## Provided text
Segment Open
Displaying Parents and Children

The Parent and Children command enables you to view the genealogical relationships between the different components of a part. 

It also shows links to external references and explicitly provides the name of the documents containing these references.

If the specification tree already lets you see the operations you performed and re-specify your design, the graph displayed by the Parent and Children capability proves to be a more accurate analysis tool. We recommend the use of this command before deleting any feature.

Open the Parent_R9.CATPart document.
  1. Select the feature of interest, that is Pad1.

  2. Select Tools > Parent/Children... (or the Parent/Children... contextual command).
    A window appears containing a graph. This graph shows the relationships between the different elements constituting the pad previously selected.

If you cannot see the element of interest in the specification tree because you have created a large number of elements, right-click this element in the graph then select the Center Graph contextual commands: the element will be more visible in the specification tree.
  1. Right-click Pad 1 and select Show All Children .
    You can now see that Sketch 2 and Sketch 3 have been used to create two additional pads.

    Here is the exhaustive list of the diverse contextual commands allowing you to hide parents and children. These commands may prove quite useful whenever the view is overcrowded.

    • Show Parents and Children
    • Show Children
    • Show All Children
    • Hide Children
    • Show Parents
    • Show All Parents
    • Hide Parents
  2. Right-click Sketch.1 and select Show Parents and Children.
    We can see that Sketch.1 has been created on xy plane. Moreover, you can see that it is a published element.

  3. Now, select EdgeFillet1 in the graph.
    The application highlights the fillet in the specification tree, in the graph and in the geometry area.

  4. Position the cursor on EdgeFillet1 and select the Show Parents and Children contextual command.
    The parent Pad.1 is displayed.

  • Double-clicking on the components alternately shows or hides parents and children.
  • The Edit contextual command can be accessed from any element. For example, right-click EdgeFillet.1 and select Edit. The Edge Fillet dialog box appears. You can then modify the fillet. When done, the Edge Fillet dialog box closes as well as the Parents and Children window close and the fillet is updated.
Segment Closed
## Exercise tasks
• 1. Say whether each statement agrees with the Parent and Children text, answering yes or no and quoting the words from the text that decide it. (a) The command names the documents that contain external references. (b) The text recommends using the command after deleting a feature. (c) Sketch.1 was created on the yz plane.
• 2. Reproduce the stretch of the Parent and Children text from "The application highlights" through "Children contextual command.", renaming "geometry area" to "work area".
• 3. Go on with the text about displaying parents and children from the point where it stops.

## Listed records
Segment Open
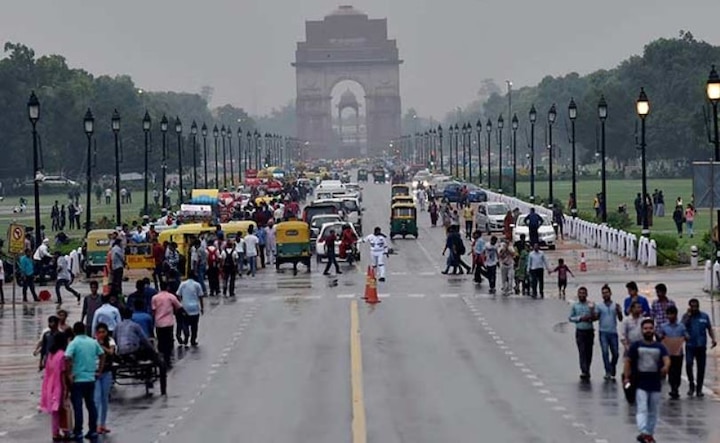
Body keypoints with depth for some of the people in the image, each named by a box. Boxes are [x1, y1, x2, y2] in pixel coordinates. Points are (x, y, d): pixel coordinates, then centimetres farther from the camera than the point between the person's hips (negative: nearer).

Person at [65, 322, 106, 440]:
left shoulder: (74, 343, -11)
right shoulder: (93, 342, 6)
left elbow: (67, 358, -24)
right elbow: (102, 355, 15)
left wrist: (69, 373, -14)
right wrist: (99, 371, 19)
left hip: (77, 379, -5)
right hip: (91, 379, 5)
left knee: (78, 406, 0)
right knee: (91, 405, 12)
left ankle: (78, 432, 1)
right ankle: (93, 430, 15)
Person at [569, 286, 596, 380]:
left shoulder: (591, 304, 2)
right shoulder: (575, 306, 3)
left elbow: (594, 318, 1)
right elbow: (570, 318, 5)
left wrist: (592, 309, -17)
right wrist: (580, 318, -10)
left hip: (589, 331, 1)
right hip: (580, 331, -1)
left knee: (589, 352, 6)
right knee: (582, 352, -10)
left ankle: (587, 371, 18)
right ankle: (584, 371, -16)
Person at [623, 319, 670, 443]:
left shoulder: (660, 347, 5)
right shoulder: (636, 346, 2)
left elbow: (666, 359, -8)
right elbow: (628, 361, 5)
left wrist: (666, 366, -31)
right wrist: (627, 377, -3)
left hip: (655, 383, 3)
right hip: (640, 383, -3)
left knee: (653, 411, 11)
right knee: (642, 409, -14)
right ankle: (644, 432, -23)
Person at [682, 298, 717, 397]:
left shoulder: (705, 316, 6)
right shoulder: (686, 316, 2)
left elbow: (709, 329, 9)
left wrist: (713, 339, -5)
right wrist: (689, 315, -14)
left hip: (701, 346, 2)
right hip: (690, 345, -2)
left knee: (701, 368, 4)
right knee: (688, 364, -19)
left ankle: (699, 389, 13)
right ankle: (691, 385, -2)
Segment Closed
## Task answers
• 1.
(a) Yes: "explicitly provides the name of the documents containing these references."
(b) No: "We recommend the use of this command before deleting any feature."
(c) No: "We can see that Sketch.1 has been created on xy plane."

• 2.
The application highlights the fillet in the specification tree, in the graph and in the work area.

  4. Position the cursor on EdgeFillet1 and select the Show Parents and Children contextual command.

• 3.
  1. Close the window and select MeasureEdge3 from the specification tree.

  2. Select Tools > Parent/Children...
    The graph that displays shows Pad.2 as MeasureEdge3's parent.

  3. Right-click and select Show All Parents.
    Sketch.2 as Pad.2's parent is now displayed. In turn, Sketch.2's own parent Pad.1 is displayed and so on.

 

Parent/Children Applied to Dress-Up Features

  The application builds a dress-up feature using edges or faces belonging to a feature of any kind
previously created. The geometry of this feature is then considered as parent to the dress-up feature.

As design goes on, the application computes specifications from the geometry preceding dress-up features. This geometry can then be different from the initial geometry used to build dress-up
features if you have inserted intermediate features.

Applying Parent/Children to a dress-up feature does not display the most recent geometry preceding the feature in the specification tree. The capability always displays the geometry initially used as the parent of the dress-up feature. Conversely, when editing a dress-up feature, the application always shows the geometry used to compute the feature. These different behaviors explain why for a given dress-up feature, the geometry displayed by the application depends on whether using Parent/Children or Edit. The parents displayed for a dress-up feature are not necessarily the features preceding it in the specification tree.